David se mira al espejo. Al espejo se mira, se mira al espejo. Le gustan sus patillas y la larga melena que luce, y siente que la soledad no es lugar para tan bello efebo. De modo y manera que coge la chupa, el paquete de tabaco y las llaves de casa. Duda entre subirse al bus o bajarse al metro: no, no es una noche de viernes; es un miércoles por la tarde bien soleado. Finalmente, se sube al bus que lo llevará directo desde su humilde barrio a una zona céntrica y acomodada. Durante el trayecto, alguna mujer de las que a él se le antojan maduras le echa una mirada que otra. Tan bello efebo: inocencia y juventud prestas a ser iniciadas, pensará ella. A él le recorre el calor por el cuerpo, pero permanece con cara de póker: hay que aguantar el tipo para fundirse con sus ensoñaciones. Llega a la zona céntrica, y pasea. Pasea mirando aquí y allí nuestro adolescente. Se mesa el cabello, observa femeninas esencias de juvenil virtud. Tres melenas: una rubia, otra morena y, la última, pelirroja; sentadas en una terraza. Empieza a soñar, se le sube la libido y se planta como un clavo. Sentado en una mesa cercana, se enciende un cigarrillo y pide un café. Ellas ríen, él las mira de refilón. Sonrisa pícara ante mujercitas que no han roto un plato. Las siente suyas pasados unos minutos de acercamiento. Ya ha cruzado unas palabras y se atreve a abordarlas. Suelta su labia de imaginativo rebelde, las envuelve. Entonces, empieza a deshojar la margarita. Cuál de las tres gracias se llevará para sí. La pelirroja está ruborizada, descontrolada ante la atracción. Mía, se dice él…

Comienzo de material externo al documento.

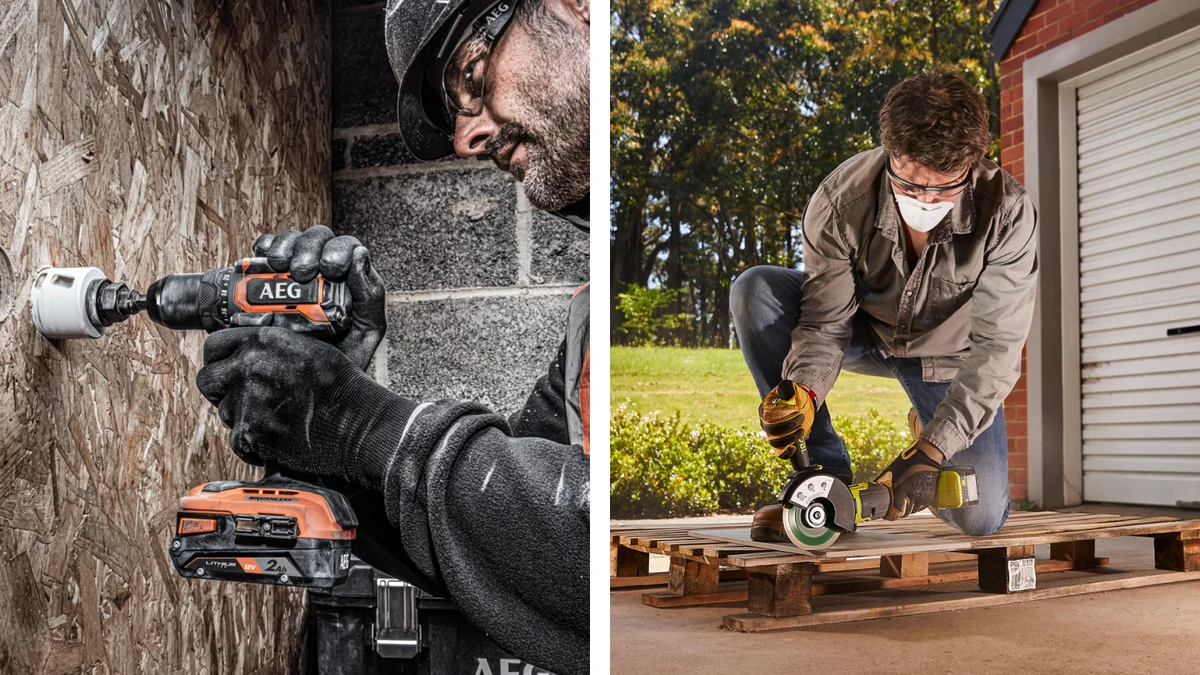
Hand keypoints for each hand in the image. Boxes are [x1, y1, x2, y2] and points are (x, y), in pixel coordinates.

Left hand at [195, 326, 365, 477]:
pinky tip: (277, 436)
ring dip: (242, 416)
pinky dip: (254, 443)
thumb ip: (274, 347)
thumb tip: (254, 351)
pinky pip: (238, 440)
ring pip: (224, 411)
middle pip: (208, 379)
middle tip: (240, 396)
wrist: (357, 423)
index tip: (225, 367)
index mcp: (263, 341)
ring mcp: (247, 401)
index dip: (219, 359)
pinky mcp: (251, 433)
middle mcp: (249, 367)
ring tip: (272, 418)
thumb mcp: (311, 348)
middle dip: (221, 389)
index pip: (215, 345)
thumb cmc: (343, 388)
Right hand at [253, 225, 385, 371]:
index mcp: (350, 279)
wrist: (299, 383)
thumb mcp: (365, 332)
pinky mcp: (269, 274)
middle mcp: (324, 269)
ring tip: (278, 265)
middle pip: (319, 238)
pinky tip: (264, 258)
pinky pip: (268, 247)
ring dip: (286, 246)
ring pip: (293, 239)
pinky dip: (265, 246)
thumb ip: (370, 297)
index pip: (348, 248)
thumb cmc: (337, 359)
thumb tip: (360, 256)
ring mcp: (296, 269)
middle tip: (301, 271)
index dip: (339, 250)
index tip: (330, 269)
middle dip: (309, 248)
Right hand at [758, 381, 816, 458]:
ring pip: (775, 442)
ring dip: (789, 438)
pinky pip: (779, 452)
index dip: (781, 415)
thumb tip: (786, 391)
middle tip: (802, 417)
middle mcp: (765, 423)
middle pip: (771, 430)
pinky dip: (786, 453)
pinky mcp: (781, 442)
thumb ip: (787, 387)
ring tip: (802, 429)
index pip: (767, 416)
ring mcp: (772, 434)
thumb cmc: (793, 396)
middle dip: (788, 426)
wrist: (799, 405)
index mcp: (764, 410)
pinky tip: (793, 448)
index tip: (795, 409)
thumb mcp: (790, 388)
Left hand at [876, 439, 944, 519]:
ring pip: (912, 511)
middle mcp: (915, 497)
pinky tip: (910, 498)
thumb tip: (874, 488)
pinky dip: (913, 506)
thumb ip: (884, 481)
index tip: (885, 514)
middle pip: (904, 514)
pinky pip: (919, 508)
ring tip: (900, 502)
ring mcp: (923, 499)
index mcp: (905, 491)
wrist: (927, 458)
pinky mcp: (929, 499)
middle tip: (891, 508)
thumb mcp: (892, 471)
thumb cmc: (908, 462)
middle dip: (897, 512)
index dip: (890, 515)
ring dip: (906, 509)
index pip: (897, 512)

…el cigarrillo ya está casi en la colilla y le quema la mano. Despierta de golpe de su ensoñación. Duda si seguir allí de pie como un clavo o empezar a moverse. Está aturdido. Poco a poco, va volviendo en sí, y las femeninas esencias de juvenil virtud ya no se atisban allá en la terraza. Piensa él que con glamour han pagado una costosa merienda y se han recogido en sus lujosas casas. Y emprende el camino de vuelta, con aroma a barrio caro y mujer perfumada.

sábado, 18 de marzo de 2017

El tesoro y la envejecida coraza


El tiempo transcurre dejando sus huellas en las facciones del varonil rostro, un cuerpo menos hermoseado y la emoción, aún, en perenne ensoñación. Cree que ha vivido, que su existencia es plena y que la imaginación lo convierte en artífice autosuficiente de sí mismo.

Un buen día, una inteligencia plena de naturalidad prende su encanto sobre él. Las viejas quimeras de un ideado mundo feliz ya no valen y, poco a poco, el artífice de sí mismo se da cuenta de que era el común lo que conducía a la felicidad. Aprende lo que es la emoción sincera en conversaciones de media tarde, a base de tropiezos en su excitante ventura. Ensayo y error en un maduro que empieza a descubrir las abandonadas emociones de perdida juventud. Quizá, fuera el miedo y la huida lo que le sumió en la quimera casi eterna del sentimiento de ficción. Y sin embargo, ¿no hubiera sido ello una debilidad humana? Acecha la incertidumbre, nace un nuevo tipo de fantasía y se busca un nuevo modo de sosiego sobre la base de soplos de felicidad alcanzada.

No es un cuerpo, no es la juventud. Es el flujo de una conversación, la incerteza de una mirada, unos labios rotos que esconden fisuras en su femenino corazón. Y él siente que la intermitencia de su cercanía es el tesoro que rompe los moldes de la envejecida coraza de su errante imaginación.